Staphylococcus epidermidis: il batterio letale che vive sulla nostra pelle

Apparentemente innocuo

Ad evidenziare i meccanismi che rendono letale il batterio un nuovo studio, pubblicato su Nature Communications da un gruppo di ricercatori dell’Università di Bath, nel Regno Unito, guidati da Sam Sheppard. Gli studiosi hanno raccolto campioni biologici di soggetti colpiti da infezione in seguito a un intervento di protesi d’anca o di ginocchio e hanno effettuato un tampone cutaneo su alcuni volontari sani. La speranza dei ricercatori è quella di comprendere perché alcuni ceppi di S. epidermidis sono causa di malattie in determinate circostanze, in modo da scoprire in anticipo quali pazienti sono a maggior rischio d’infezione dopo un intervento.

Batteri in 3d. In questa immagine dei bacilli (fonte: depositosphotos)

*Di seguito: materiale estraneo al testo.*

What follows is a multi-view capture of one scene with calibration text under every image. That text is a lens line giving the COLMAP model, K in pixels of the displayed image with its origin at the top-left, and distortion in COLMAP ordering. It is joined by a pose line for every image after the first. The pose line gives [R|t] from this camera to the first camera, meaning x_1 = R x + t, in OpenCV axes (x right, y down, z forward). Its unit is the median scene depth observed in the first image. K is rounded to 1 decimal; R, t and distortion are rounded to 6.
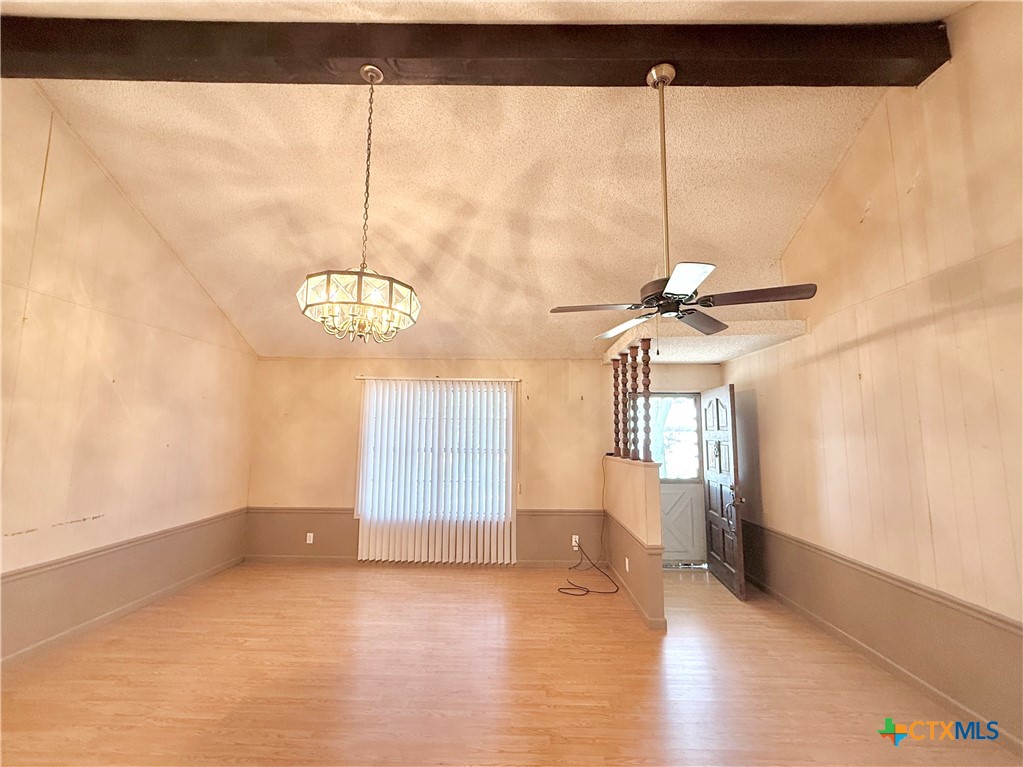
lens RADIAL K [[416.0, 0, 512.0], [0, 416.0, 385.8], [0, 0, 1]] dist [-0.000999, -0.000145]
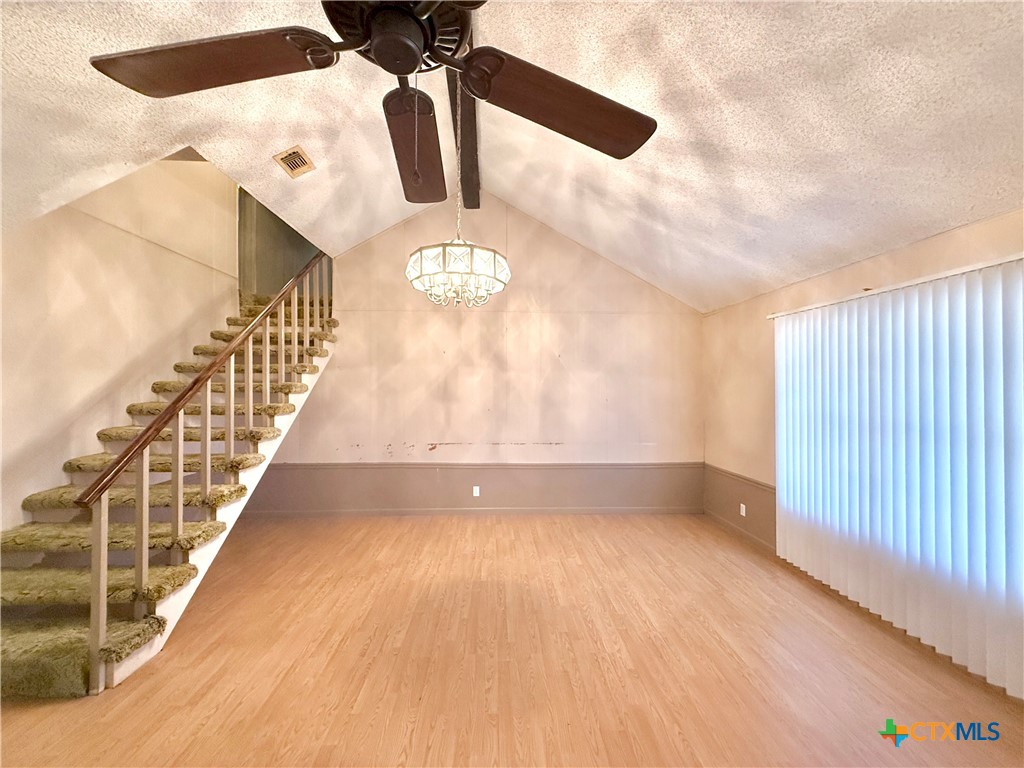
lens RADIAL K [[407.8, 0, 510.4], [0, 407.8, 386.6], [0, 0, 1]] dist [-0.001373, 0.000244]
pose [[0.063131, -0.013502, -0.997914, 0.450721], [0.108486, 0.994076, -0.006587, 0.079636], [0.992091, -0.107844, 0.064222, 0.637236]]
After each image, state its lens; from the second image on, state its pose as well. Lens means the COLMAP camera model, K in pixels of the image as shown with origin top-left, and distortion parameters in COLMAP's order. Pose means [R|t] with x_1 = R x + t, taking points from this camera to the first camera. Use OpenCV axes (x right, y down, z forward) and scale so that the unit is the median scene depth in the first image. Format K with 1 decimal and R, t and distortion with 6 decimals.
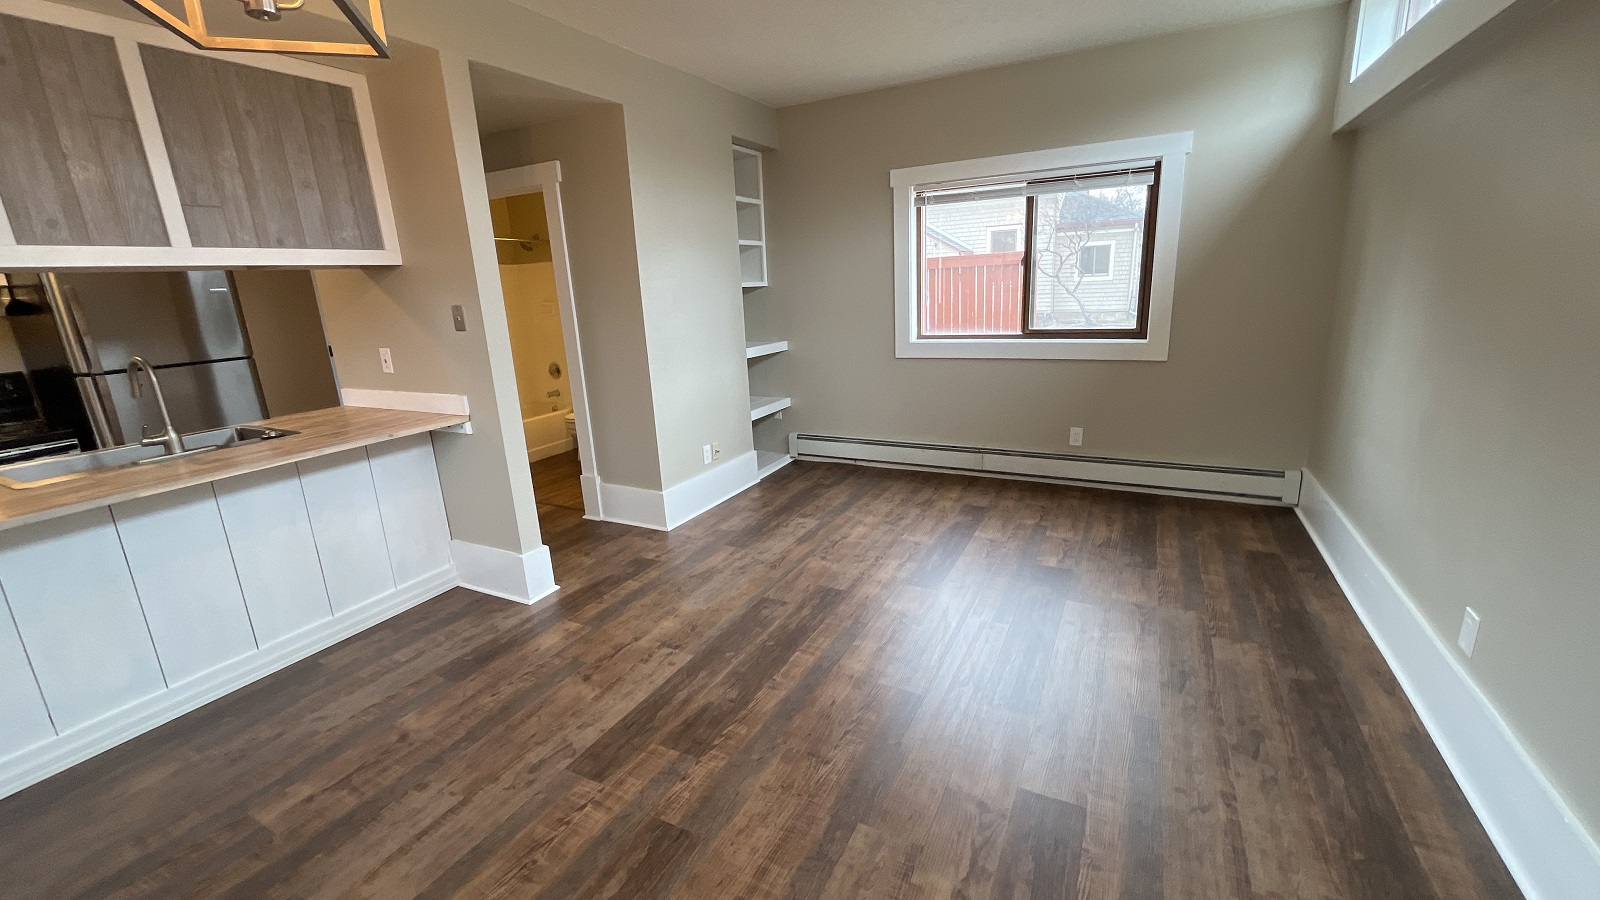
lens RADIAL K [[645.9, 0, 795.2], [0, 645.9, 450.3], [0, 0, 1]] dist [-0.001087, 0.000673]
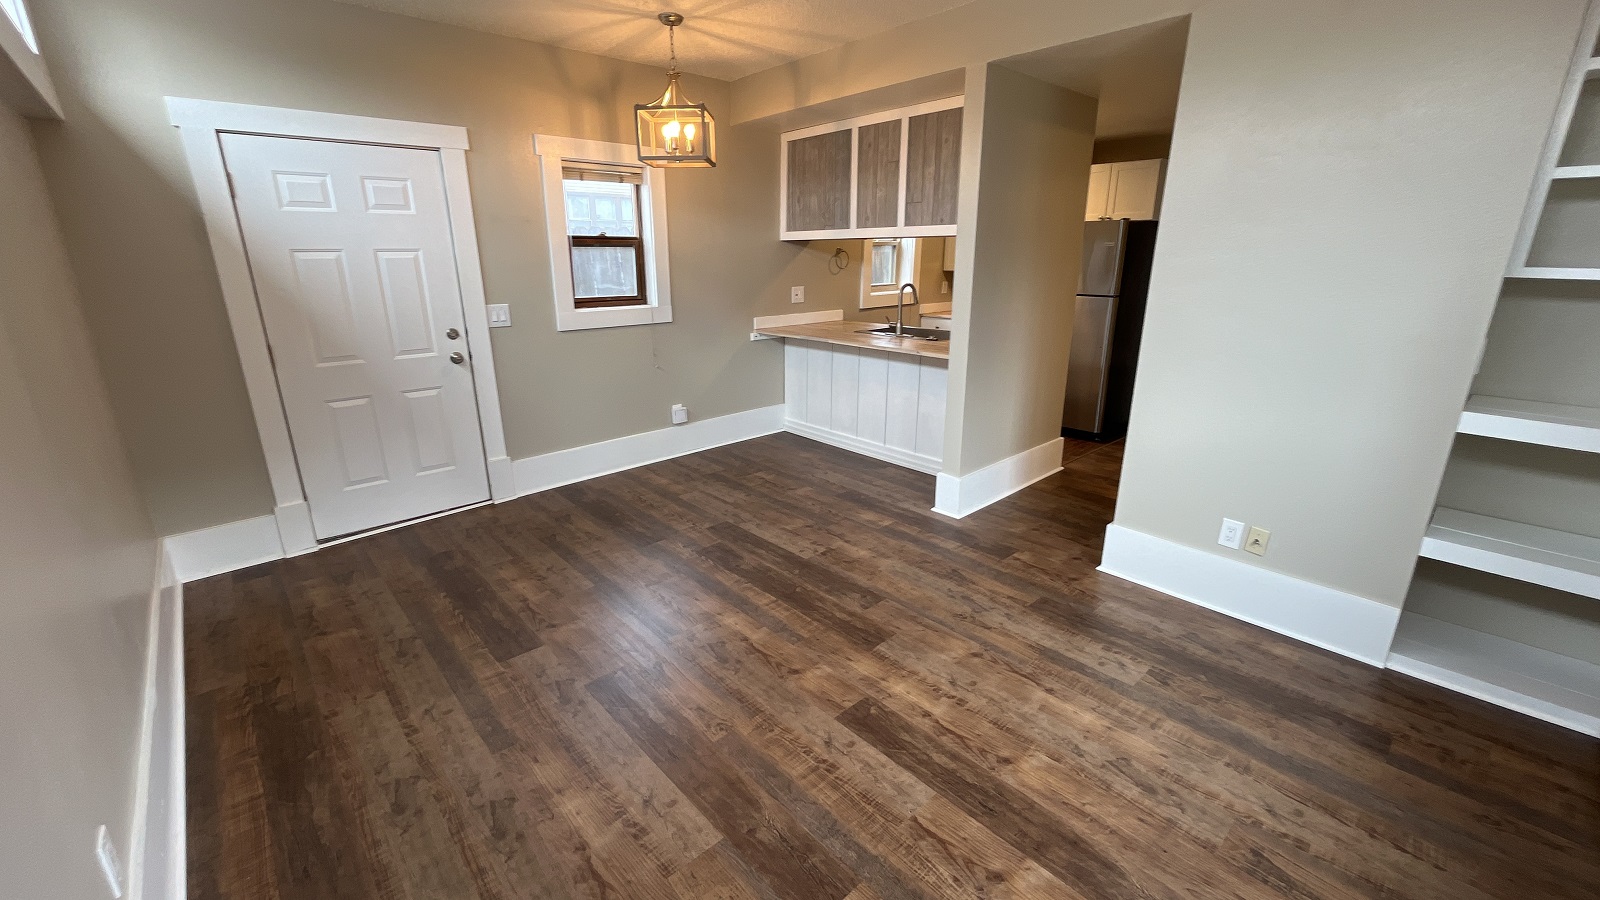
lens RADIAL K [[645.9, 0, 794.8], [0, 645.9, 445.9], [0, 0, 1]] dist [-0.001087, 0.000673]
pose [[-0.338785, 0.321473, -0.884240, 0.848685], [-0.216065, 0.888117, 0.405665, -0.366818], [0.915719, 0.328487, -0.231421, 1.128892]]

S. epidermidis è una delle 33 specie batteriche classificate nel genere Staphylococcus: un batterio gram positivo particolarmente resistente, immobile (sprovvisto di flagelli per il movimento), disposto in formazione grappolari. Dopo una notte di incubazione, lo Staphylococcus epidermidis forma colonie bianche dal diametro di 1-2 millimetri. Su terreno agar sangue non produce emolisi (no distruzione dei globuli rossi). Per completare la breve scheda di presentazione, ricordiamo che Staphylococcus epidermidis è un batterio  anaerobio facoltativo (capace quindi di sopravvivere anche in assenza di ossigeno). Questo batterio costituisce una buona porzione della normale flora cutanea e delle mucose: in condizioni fisiologiche, il batterio non crea alcun disturbo all’ospite. Basti pensare che lo Staphylococcus epidermidis rappresenta il 65-90% di tutti gli stafilococchi che popolano cute, vagina, uretra e cavo orale.

Scanning a microscopio elettronico di una colonia di cocchi (fonte: footage framepool)

Il rischio

Confrontando i vari genomi dei ceppi di epidermidis i ricercatori, con a capo Samuel K. Sheppard, hanno scoperto – nei batteri associati alle infezioni61 geni non presenti in campioni sani. I geni identificati aiutano il batterio a replicarsi nel sangue, evitando la risposta immunitaria dell’organismo, e quindi a formare biofilm (un’aggregazione di microrganismi che ha lo scopo di potenziare le interazioni tra loro e dare vita a processi molto vari) che lo rende particolarmente resistente agli antibiotici: in pratica, questi geni sono i responsabili della patogenicità dei batteri.

Ricostruzione 3d di una colonia di cocchi (fonte: dicyt

Le caratteristiche e la distribuzione di questi tratti fanno ipotizzare che essi possano essere acquisiti per trasferimento genico orizzontale, un meccanismo comune tra i batteri, anche fra loro molto differenti, che trasferisce determinati geni da un batterio ad un altro non discendente. A preoccupare è soprattutto l’elevata diffusione del batterio. “Poiché sono così abbondanti, questi batteri possono evolversi molto velocemente scambiando i geni tra di loro”, sottolinea Sheppard. “Se non facciamo nulla per controllare questo fenomeno, c’è il rischio che questi geni possano diffondersi ulteriormente, rendendolo potenzialmente indistruttibile. Occorreranno ulteriori studi per arginare il fenomeno delle infezioni e dell’antibiotico-resistenza”.